This repository contains the code, data, and documentation for the Anti-cancer Activity Prediction competition. The competition focuses on predicting the anti-cancer activity of chemical compounds using graph representations.
The dataset consists of chemical compounds represented as graphs, where atoms are nodes and bonds are edges. Each compound is labeled as positive or negative against non-small cell lung cancer.
The experimental protocol follows a data science life-cycle approach. The provided code template contains detailed comments explaining each line of code. The code encompasses data preprocessing, model training, and evaluation. Hyperparameters are tuned by modifying their values and observing the impact on model performance. The search space for hyperparameter tuning depends on the chosen model and includes various configurations such as different feature sets, preprocessing techniques, and model architectures.

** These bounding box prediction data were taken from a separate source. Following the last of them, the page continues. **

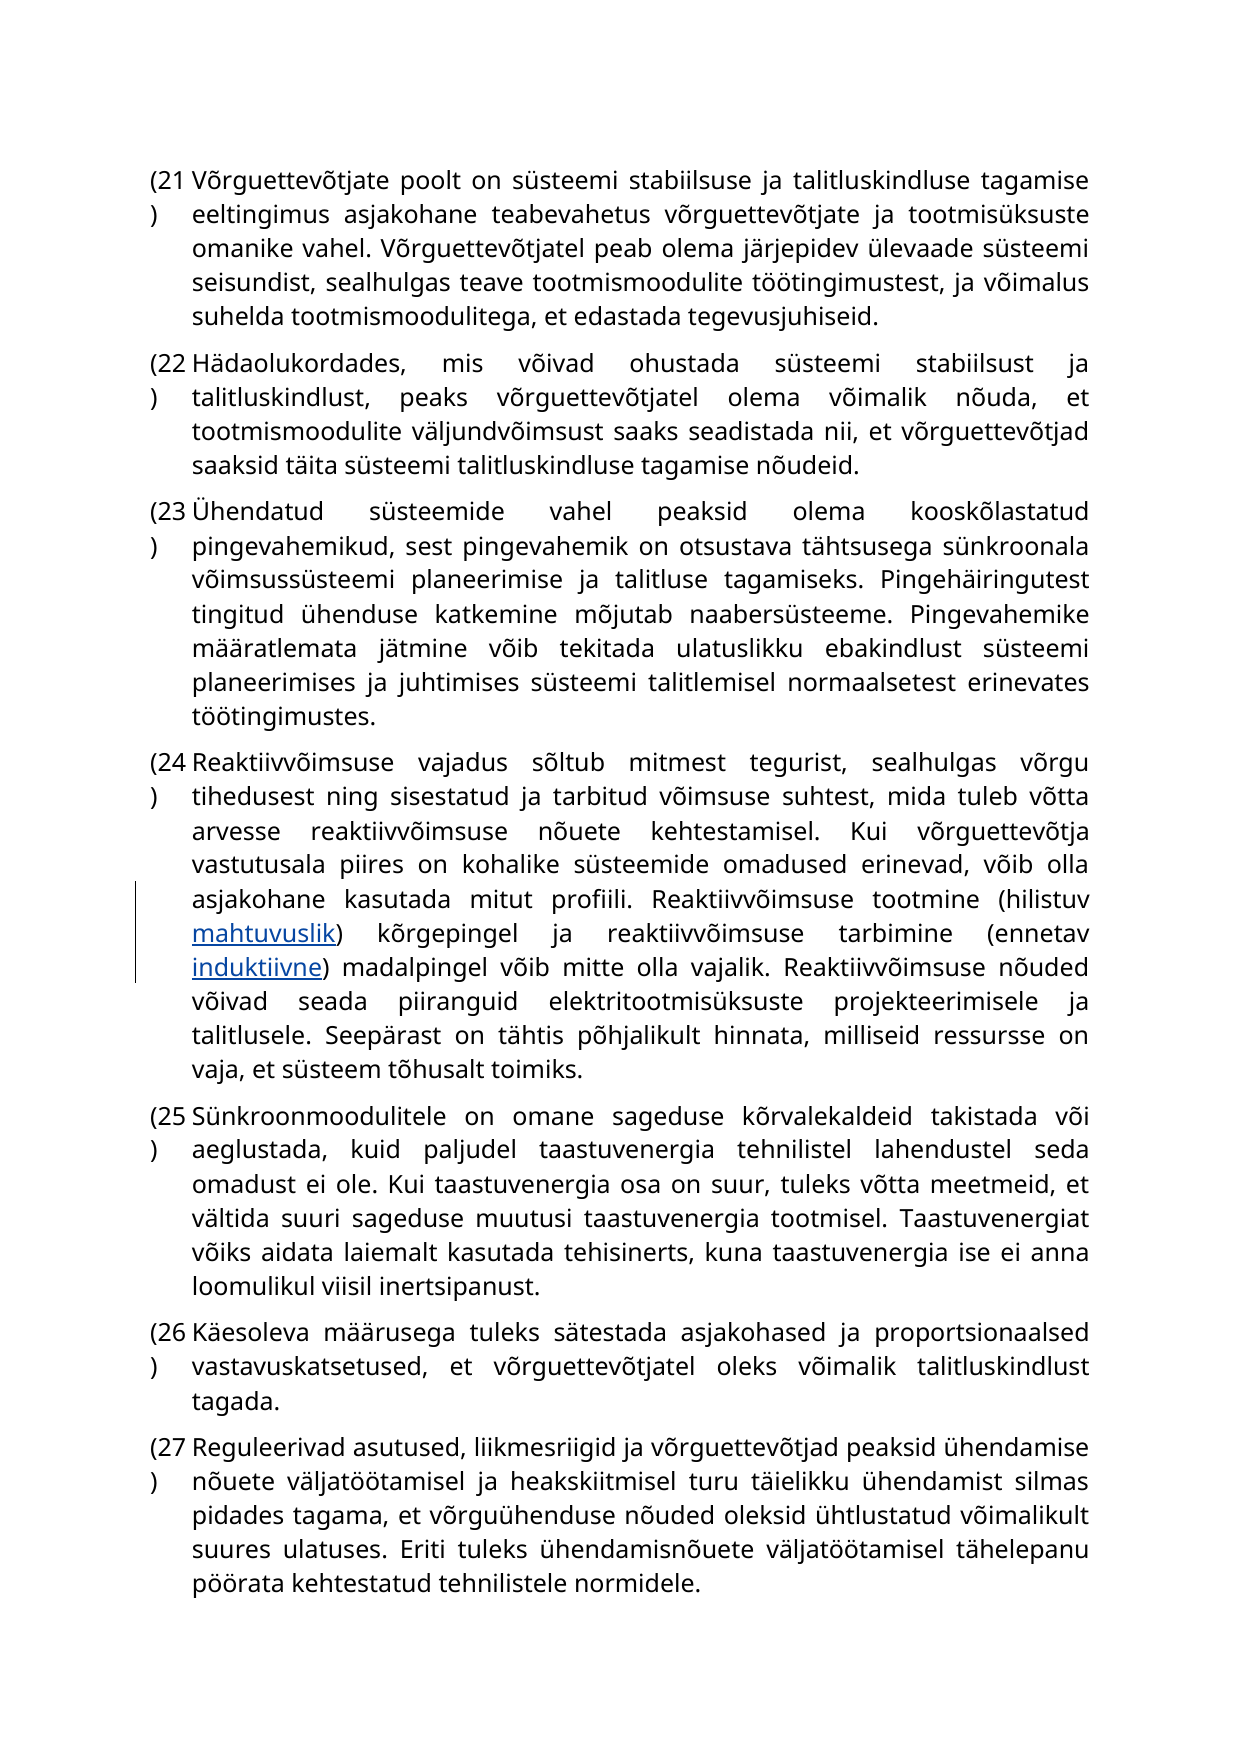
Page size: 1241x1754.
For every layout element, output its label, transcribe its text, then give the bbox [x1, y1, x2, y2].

table_header Sünkroonmoodulitele on omane sageduse kõrvalekaldeid takistada või aeglustada, kuid paljudel taastuvenergia tehnilistel lahendustel seda omadust ei ole. Kui taastuvenergia osa on suur, tuleks võtta meetmeid, et vältida suuri sageduse muutusi taastuvenergia tootmisel. Taastuvenergiat võiks aidata laiemalt kasutada tehisinerts, kuna taastuvenergia ise ei anna loomulikul viisil inertsipanust. [192, 1086, 1090, 1302]
table_header Reaktiivvõimsuse vajadus sõltub mitmest tegurist, sealhulgas võrgu tihedusest ning sisestatud ja tarbitud võimsuse suhtest, mida tuleb võtta arvesse reaktiivvõimsuse nõuete kehtestamisel. Kui võrguettevõtja vastutusala piires on kohalike süsteemide omadused erinevad, võib olla asjakohane kasutada mitut profiili. Reaktiivvõimsuse tootmine (hilistuv) kõrgepingel ja reaktiivvõimsuse tarbimine (ennetav) madalpingel võib mitte olla vajalik. Reaktiivvõimsuse nõuded võivad seada piiranguid elektritootmisüksuste projekteerimisele ja talitlusele. Seepärast on tähtis põhjalikult hinnata, milliseid ressursse on vaja, et süsteem tõhusalt toimiks. [192, 733, 1090, 1086]
table_header Hädaolukordades, mis võivad ohustada süsteemi stabiilsust ja talitluskindlust, peaks võrguettevõtjatel olema võimalik nõuda, et tootmismoodulite väljundvõimsust saaks seadistada nii, et võrguettevõtjad saaksid täita süsteemi talitluskindluse tagamise nõudeid. [192, 333, 1090, 482]
table_header (25) [150, 1086, 192, 1302]
table_header Võrguettevõtjate poolt on süsteemi stabiilsuse ja talitluskindluse tagamise eeltingimus asjakohane teabevahetus võrguettevõtjate ja tootmisüksuste omanike vahel. Võrguettevõtjatel peab olema järjepidev ülevaade süsteemi seisundist, sealhulgas teave tootmismoodulite töötingimustest, ja võimalus suhelda tootmismoodulitega, et edastada tegevusjuhiseid. [192, 150, 1090, 333]
table_header Käesoleva määrusega tuleks sätestada asjakohased ja proportsionaalsed vastavuskatsetused, et võrguettevõtjatel oleks võimalik talitluskindlust tagada. [192, 1303, 1090, 1417]
table_header (21) [150, 150, 192, 333]
table_header (23) [150, 482, 192, 732]
table_header (27) [150, 1417, 192, 1600]
table_header (22) [150, 333, 192, 482]
table_header (24) [150, 733, 192, 1086]
table_header Reguleerivad asutused, liikmesriigid ja võrguettevõtjad peaksid ühendamise nõuete väljatöötamisel ja heakskiitmisel turu täielikku ühendamist silmas pidades tagama, et võrguühenduse nõuded oleksid ühtlustatud võimalikult suures ulatuses. Eriti tuleks ühendamisnõuete väljatöötamisel tähelepanu pöörata kehtestatud tehnilistele normidele. [192, 1417, 1090, 1600]
table_header Ühendatud süsteemide vahel peaksid olema kooskõlastatud pingevahemikud, sest pingevahemik on otsustava tähtsusega sünkroonala võimsussüsteemi planeerimise ja talitluse tagamiseks. Pingehäiringutest tingitud ühenduse katkemine mõjutab naabersüsteeme. Pingevahemike määratlemata jätmine võib tekitada ulatuslikku ebakindlust süsteemi planeerimises ja juhtimises süsteemi talitlemisel normaalsetest erinevates töötingimustes. [192, 482, 1090, 732]
table_header (26) [150, 1303, 192, 1417]
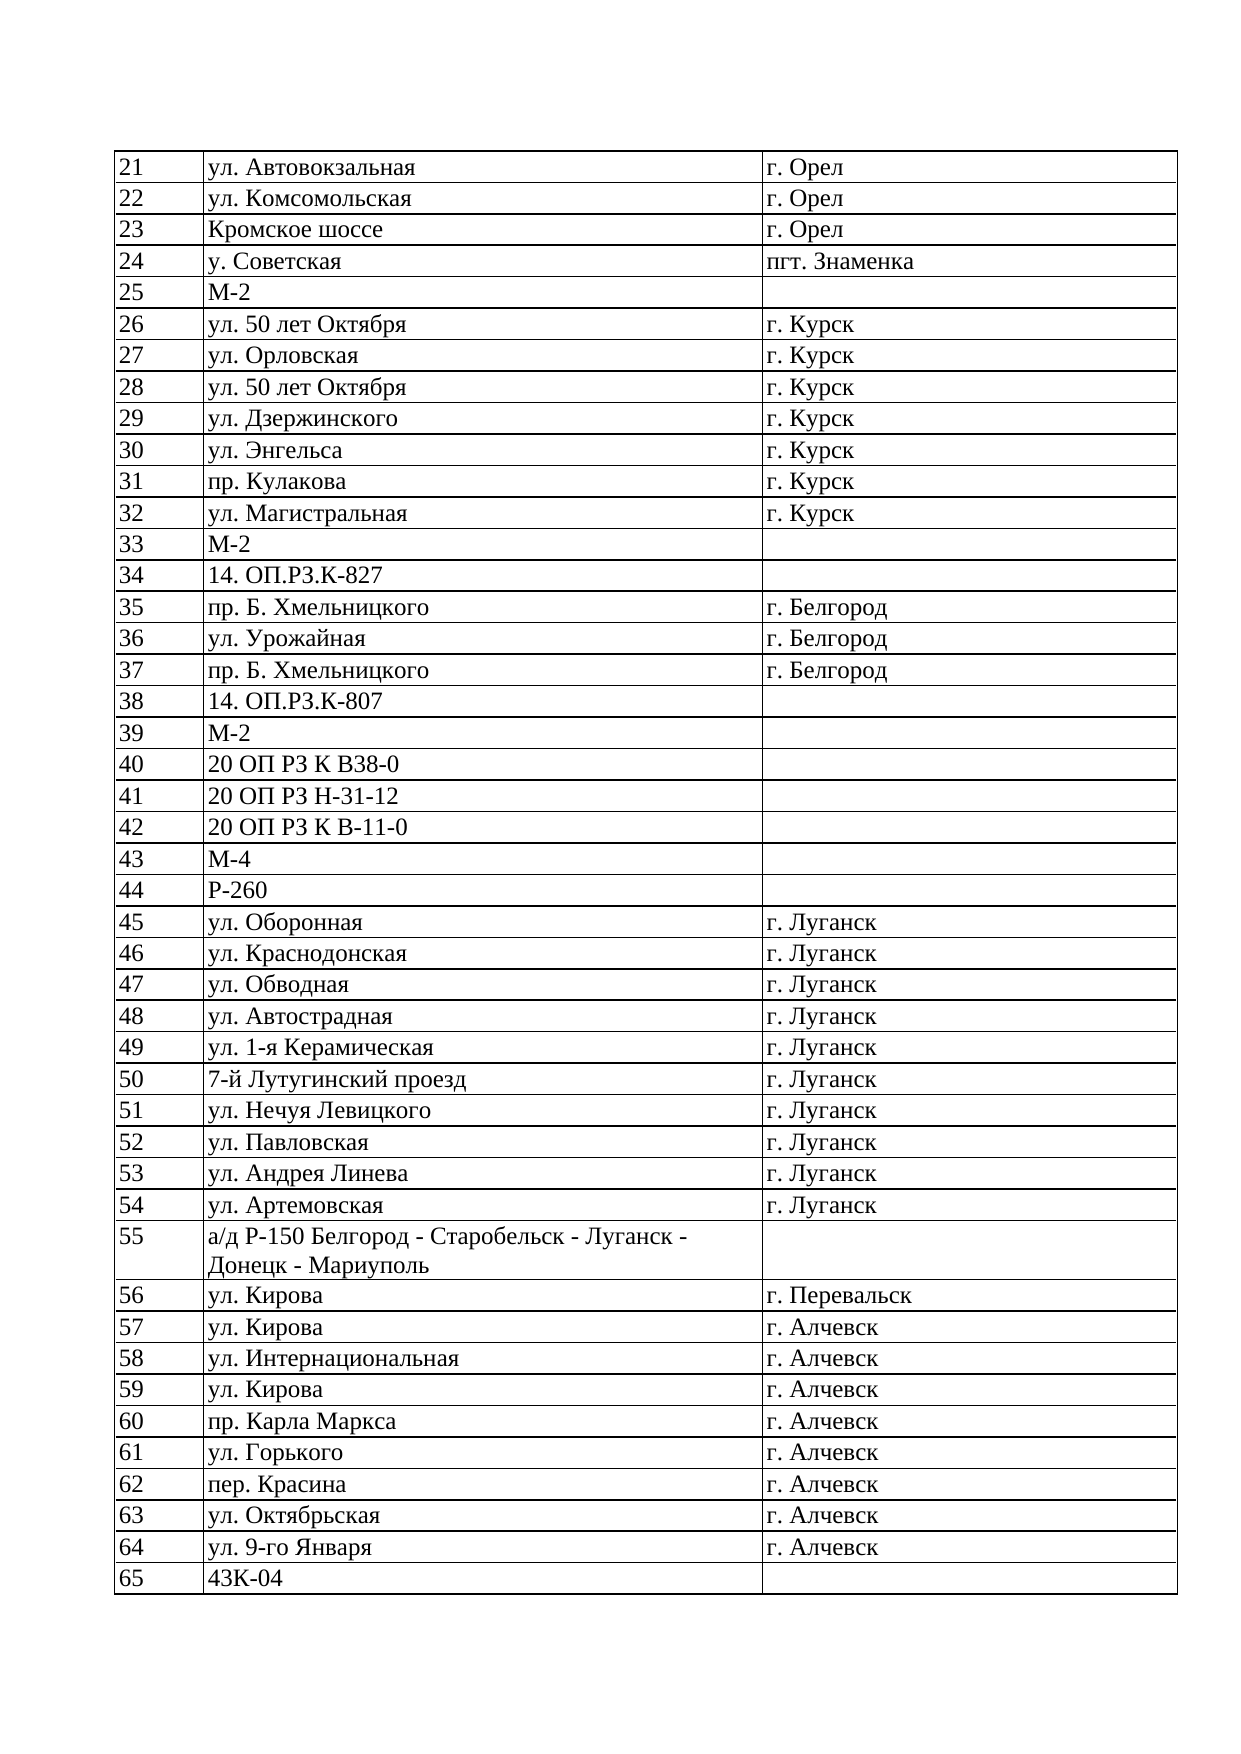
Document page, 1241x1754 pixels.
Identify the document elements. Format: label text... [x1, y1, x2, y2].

The problem involves predicting the anti-cancer activity of chemical compounds based on their graph representations. The input is a set of chemical compounds represented as graphs, with atoms and bonds as nodes and edges, respectively. The output is a binary classification indicating whether a compound is positive against non-small cell lung cancer or negative. The data mining function required is classification. Challenges may include handling unbalanced datasets, determining the optimal graph convolution mechanisms, and ensuring the model generalizes well to unseen compounds. The impact of accurate anti-cancer activity prediction can contribute to drug discovery and development.
Based on the provided template, the goal is to improve the model's performance on the public leaderboard by following the data science life-cycle for tuning. This involves trying different features, hyperparameters, preprocessing techniques, and even exploring different model architectures. Each trial should be well-documented, including the rationale behind the changes made, the expected outcome, and the observed performance. It is important to document the thought process to aid in understanding and troubleshooting. The notebook should be organized by listing thoughts and observations for each trial, followed by the corresponding code.
You are required to tune the model at least 10 times. The tried solutions should cover different feature sets, preprocessing techniques, and model configurations. Specifically, you should:
- Experiment with at least three graph convolution aggregation mechanisms (message passing mechanisms) used in the graph convolution layer. Explain your understanding of the chosen mechanisms based on the documentation/paper.
- Implement up-sampling techniques to address the highly unbalanced dataset, especially to increase the number of positive class samples.